Season two of Mozart in the Jungle is all about finding your home. Throughout the first part of the season we hear how Rodrigo is anxious about going home to his family and his mentor. The pressure wears him down, and soon he is advised to stop being nice, friendly, and lenient – that his style of conducting is hindering his orchestra, and he is losing control of it. The signs are there, but Rodrigo learns that control isn’t everything, and he starts to question the new methods. Early on in the season Rodrigo asks Hailey if the orchestra likes him, and by the end of the season he shows his love for the orchestra in a pretty substantial way.
Gael García Bernal might be too good for television, and he is most definitely reason enough to go watch the show. His struggle with finding his place as a conductor and as a person is always interesting, and oftentimes the best parts of the episodes.
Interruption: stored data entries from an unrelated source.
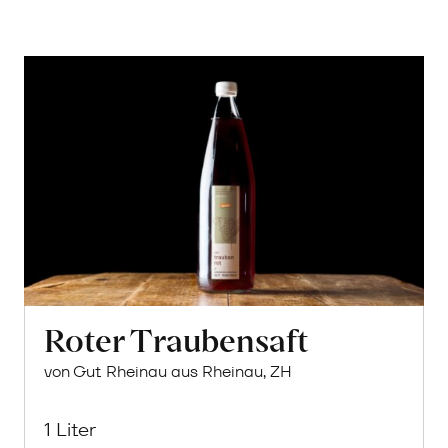
Roter Traubensaft
von Gut Rheinau aus Rheinau, ZH
1 Liter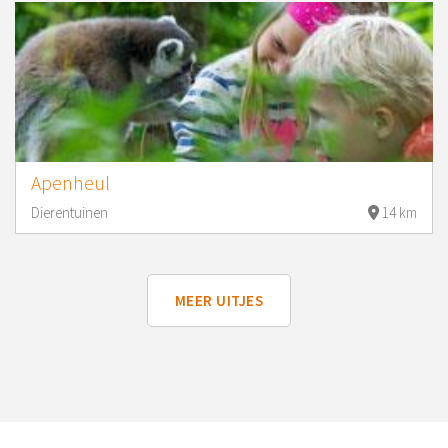
Apenheul
Dierentuinen
14 km
MEER UITJES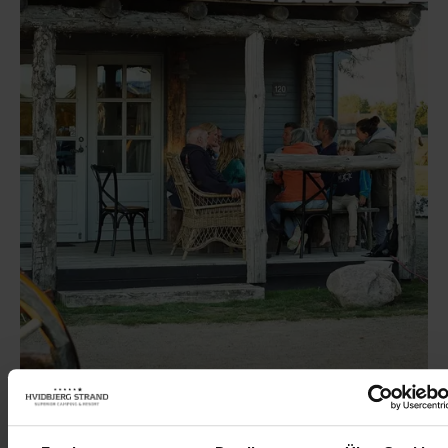
Unterkunft und Western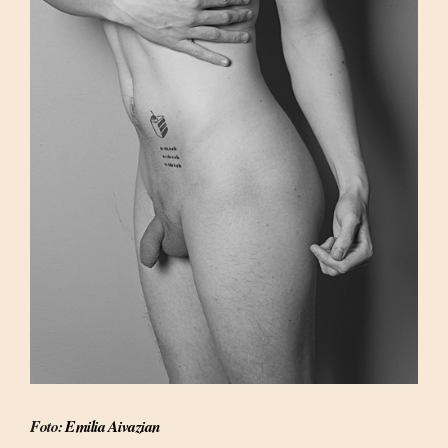
Foto:
Emilia Aivazian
Bernal is incredibly captivating, and, frankly, I could not imagine anyone else playing Rodrigo De Souza. The other really good performance comes from Bernardette Peterson, who plays Gloria Windsor. To be perfectly honest, I never really felt for her character in the first season, but here in the second season of Mozart in the Jungle there are several episodes where I found her performance both captivating and intriguing. I truly cared about her character.
But the show features an ensemble cast, and I found myself loving a certain member of the orchestra even more this season. Joel Bernstein plays Warren Boyd, and I truly loved his character this season. He has way more to do this time around, and I liked to see him in the main part of the plot in Regresso Del Rey, even though his story was very shocking to me. I never saw the reveal coming.
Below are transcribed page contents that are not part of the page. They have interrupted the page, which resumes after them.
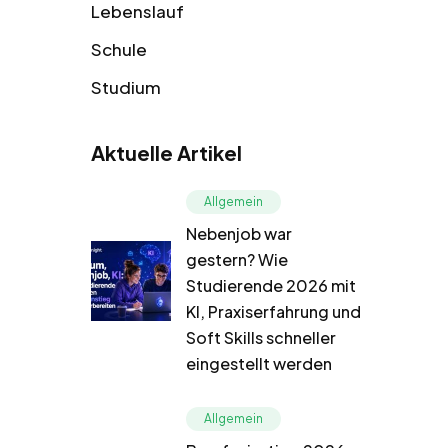
Lebenslauf
Schule
Studium
Aktuelle Artikel
Allgemein
Nebenjob war
gestern? Wie
Studierende 2026 mit
KI, Praxiserfahrung und
Soft Skills schneller
eingestellt werden
Allgemein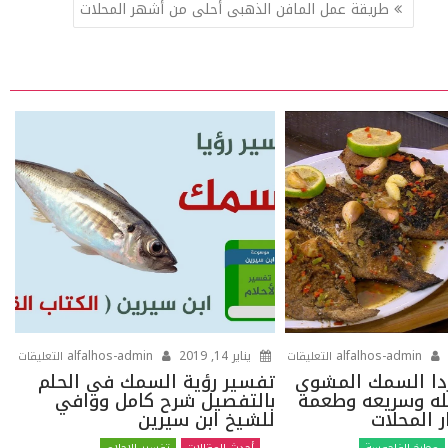
طريقة عمل المافن الذهبى أحلى من أشهر المحلات
على
على
alfalhos-admin
يناير 14, 2019
alfalhos-admin
التعليقات
التعليقات
اعملى
تفسي
دا السمك المشوي
تفسير رؤية السمك في الحلم
ه وسريعه وطعمه
بالتفصيل شرح كامل ووافي
انهاردا
رؤية
 المحلات
للشيخ ابن سيرين
السمك
الس
المشوي
في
Another excellent part of the season was the interplay between Malcolm McDowell and Gael García Bernal – the hermanos. Speaking of McDowell, I enjoyed his story way more than I thought I would. He wants to be a famous composer, and I really thought that was an interesting idea – even if I thought the conclusion of this subplot was less than satisfying.
Ultimately, I feel like this season was better than the first one. I never thought that the story changed the direction of the show in a less than stellar way, like I felt the first season did. I was pretty pleased with most subplots this season. Overall, I think that the show contained more jokes, or at least packed more laughs this time around. And as a full season, the character arcs made sense, were wrapped up nicely. It felt like a complete season, and it was an excellent experience.